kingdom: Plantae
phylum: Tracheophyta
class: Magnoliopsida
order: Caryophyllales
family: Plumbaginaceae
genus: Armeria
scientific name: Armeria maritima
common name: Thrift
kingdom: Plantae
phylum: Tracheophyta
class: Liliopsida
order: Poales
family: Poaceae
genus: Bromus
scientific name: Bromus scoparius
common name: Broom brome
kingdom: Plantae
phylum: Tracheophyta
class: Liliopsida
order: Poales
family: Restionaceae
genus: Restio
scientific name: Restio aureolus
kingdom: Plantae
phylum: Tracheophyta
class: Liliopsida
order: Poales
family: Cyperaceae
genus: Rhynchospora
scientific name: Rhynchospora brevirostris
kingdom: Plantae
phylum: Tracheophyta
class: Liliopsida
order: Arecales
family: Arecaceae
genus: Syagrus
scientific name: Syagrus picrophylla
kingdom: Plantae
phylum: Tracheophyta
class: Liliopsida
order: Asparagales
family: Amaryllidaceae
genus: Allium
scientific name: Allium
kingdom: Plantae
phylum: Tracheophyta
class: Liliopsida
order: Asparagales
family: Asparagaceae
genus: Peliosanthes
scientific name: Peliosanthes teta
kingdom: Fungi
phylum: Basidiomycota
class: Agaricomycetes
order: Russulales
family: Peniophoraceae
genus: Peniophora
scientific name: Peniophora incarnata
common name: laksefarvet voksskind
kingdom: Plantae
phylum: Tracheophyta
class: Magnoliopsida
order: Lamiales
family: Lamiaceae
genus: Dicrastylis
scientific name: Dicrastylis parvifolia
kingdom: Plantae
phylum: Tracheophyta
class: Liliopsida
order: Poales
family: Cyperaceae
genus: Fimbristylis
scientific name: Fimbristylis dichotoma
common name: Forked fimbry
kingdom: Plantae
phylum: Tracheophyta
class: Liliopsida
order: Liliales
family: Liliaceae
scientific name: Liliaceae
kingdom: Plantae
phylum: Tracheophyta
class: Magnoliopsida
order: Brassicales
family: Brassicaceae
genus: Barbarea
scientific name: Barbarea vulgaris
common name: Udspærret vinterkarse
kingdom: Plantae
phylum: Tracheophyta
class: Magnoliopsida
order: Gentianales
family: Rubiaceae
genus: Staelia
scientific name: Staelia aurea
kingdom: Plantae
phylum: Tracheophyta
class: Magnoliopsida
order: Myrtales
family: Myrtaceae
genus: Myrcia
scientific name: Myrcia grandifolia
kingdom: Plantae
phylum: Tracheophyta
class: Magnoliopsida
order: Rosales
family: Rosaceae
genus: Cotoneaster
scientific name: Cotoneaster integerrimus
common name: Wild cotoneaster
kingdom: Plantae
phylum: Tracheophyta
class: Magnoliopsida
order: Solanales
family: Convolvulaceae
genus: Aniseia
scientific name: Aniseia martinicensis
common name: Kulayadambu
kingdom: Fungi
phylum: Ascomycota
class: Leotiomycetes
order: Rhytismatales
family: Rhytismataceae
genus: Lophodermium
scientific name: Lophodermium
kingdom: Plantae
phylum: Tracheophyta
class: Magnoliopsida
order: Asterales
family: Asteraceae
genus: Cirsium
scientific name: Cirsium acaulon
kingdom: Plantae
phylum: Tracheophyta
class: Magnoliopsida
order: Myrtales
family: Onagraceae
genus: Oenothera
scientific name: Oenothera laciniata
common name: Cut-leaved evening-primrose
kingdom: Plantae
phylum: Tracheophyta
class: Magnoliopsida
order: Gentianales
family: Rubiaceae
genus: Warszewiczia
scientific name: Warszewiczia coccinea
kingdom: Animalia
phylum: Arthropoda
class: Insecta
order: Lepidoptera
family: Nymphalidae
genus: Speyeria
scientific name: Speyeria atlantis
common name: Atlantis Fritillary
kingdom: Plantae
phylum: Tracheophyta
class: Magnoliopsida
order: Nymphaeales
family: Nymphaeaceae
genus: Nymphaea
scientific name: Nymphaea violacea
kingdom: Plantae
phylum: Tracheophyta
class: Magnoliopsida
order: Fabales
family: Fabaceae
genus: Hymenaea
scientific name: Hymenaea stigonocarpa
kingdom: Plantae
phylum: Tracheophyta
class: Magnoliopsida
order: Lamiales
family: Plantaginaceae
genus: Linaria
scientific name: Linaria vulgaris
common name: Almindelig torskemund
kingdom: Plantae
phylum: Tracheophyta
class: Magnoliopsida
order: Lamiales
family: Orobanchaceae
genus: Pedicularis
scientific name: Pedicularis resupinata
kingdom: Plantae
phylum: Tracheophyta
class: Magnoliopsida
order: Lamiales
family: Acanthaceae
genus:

-------

▶ **WRITTEN PROBLEM**: Could you reproduce every line of the records above, word for word and without changing anything?

▶ **RESULT OF THIS TASK**:
kingdom: Plantae
phylum: Tracheophyta
class: Magnoliopsida
order: Caryophyllales
family: Plumbaginaceae
genus: Armeria
scientific name: Armeria maritima
common name: Thrift
kingdom: Plantae
phylum: Tracheophyta
class: Liliopsida
order: Poales
family: Poaceae
genus: Bromus
scientific name: Bromus scoparius
common name: Broom brome
kingdom: Plantae
phylum: Tracheophyta
class: Liliopsida
order: Poales
family: Restionaceae
genus: Restio
scientific name: Restio aureolus
kingdom: Plantae
phylum: Tracheophyta
class: Liliopsida
order: Poales
family: Cyperaceae
genus: Rhynchospora
scientific name: Rhynchospora brevirostris
kingdom: Plantae
phylum: Tracheophyta
class: Liliopsida
order: Arecales
family: Arecaceae
genus: Syagrus
scientific name: Syagrus picrophylla
kingdom: Plantae
phylum: Tracheophyta
class: Liliopsida
order: Asparagales
family: Amaryllidaceae
genus: Allium
scientific name: Allium
kingdom: Plantae
phylum: Tracheophyta
class: Liliopsida
order: Asparagales
family: Asparagaceae
genus: Peliosanthes
scientific name: Peliosanthes teta
kingdom: Fungi
phylum: Basidiomycota
class: Agaricomycetes
order: Russulales
family: Peniophoraceae
genus: Peniophora
scientific name: Peniophora incarnata
common name: laksefarvet voksskind
kingdom: Plantae
phylum: Tracheophyta
class: Magnoliopsida
order: Lamiales
family: Lamiaceae
genus: Dicrastylis
scientific name: Dicrastylis parvifolia
kingdom: Plantae
phylum: Tracheophyta
class: Liliopsida
order: Poales
family: Cyperaceae
genus: Fimbristylis
scientific name: Fimbristylis dichotoma
common name: Forked fimbry
kingdom: Plantae
phylum: Tracheophyta
class: Liliopsida
order: Liliales
family: Liliaceae
scientific name: Liliaceae
kingdom: Plantae
phylum: Tracheophyta
class: Magnoliopsida
order: Brassicales
family: Brassicaceae
genus: Barbarea
scientific name: Barbarea vulgaris
common name: Udspærret vinterkarse
kingdom: Plantae
phylum: Tracheophyta
class: Magnoliopsida
order: Gentianales
family: Rubiaceae
genus: Staelia
scientific name: Staelia aurea
kingdom: Plantae
phylum: Tracheophyta
class: Magnoliopsida
order: Myrtales
family: Myrtaceae
genus: Myrcia
scientific name: Myrcia grandifolia
kingdom: Plantae
phylum: Tracheophyta
class: Magnoliopsida
order: Rosales
family: Rosaceae
genus: Cotoneaster
scientific name: Cotoneaster integerrimus
common name: Wild cotoneaster
kingdom: Plantae
phylum: Tracheophyta
class: Magnoliopsida
order: Solanales
family: Convolvulaceae
genus: Aniseia
scientific name: Aniseia martinicensis
common name: Kulayadambu
kingdom: Fungi
phylum: Ascomycota
class: Leotiomycetes
order: Rhytismatales
family: Rhytismataceae
genus: Lophodermium
scientific name: Lophodermium
kingdom: Plantae
phylum: Tracheophyta
class: Magnoliopsida
order: Asterales
family: Asteraceae
genus: Cirsium
scientific name: Cirsium acaulon
kingdom: Plantae
phylum: Tracheophyta
class: Magnoliopsida
order: Myrtales
family: Onagraceae
genus: Oenothera
scientific name: Oenothera laciniata
common name: Cut-leaved evening-primrose
kingdom: Plantae
phylum: Tracheophyta
class: Magnoliopsida
order: Gentianales
family: Rubiaceae
genus: Warszewiczia
scientific name: Warszewiczia coccinea
kingdom: Animalia
phylum: Arthropoda
class: Insecta
order: Lepidoptera
family: Nymphalidae
genus: Speyeria
scientific name: Speyeria atlantis
common name: Atlantis Fritillary
kingdom: Plantae
phylum: Tracheophyta
class: Magnoliopsida
order: Nymphaeales
family: Nymphaeaceae
genus: Nymphaea
scientific name: Nymphaea violacea
kingdom: Plantae
phylum: Tracheophyta
class: Magnoliopsida
order: Fabales
family: Fabaceae
genus: Hymenaea
scientific name: Hymenaea stigonocarpa
kingdom: Plantae
phylum: Tracheophyta
class: Magnoliopsida
order: Lamiales
family: Plantaginaceae
genus: Linaria
scientific name: Linaria vulgaris
common name: Almindelig torskemund
kingdom: Plantae
phylum: Tracheophyta
class: Magnoliopsida
order: Lamiales
family: Orobanchaceae
genus: Pedicularis
scientific name: Pedicularis resupinata
kingdom: Plantae
phylum: Tracheophyta
class: Magnoliopsida
order: Lamiales
family: Acanthaceae
genus:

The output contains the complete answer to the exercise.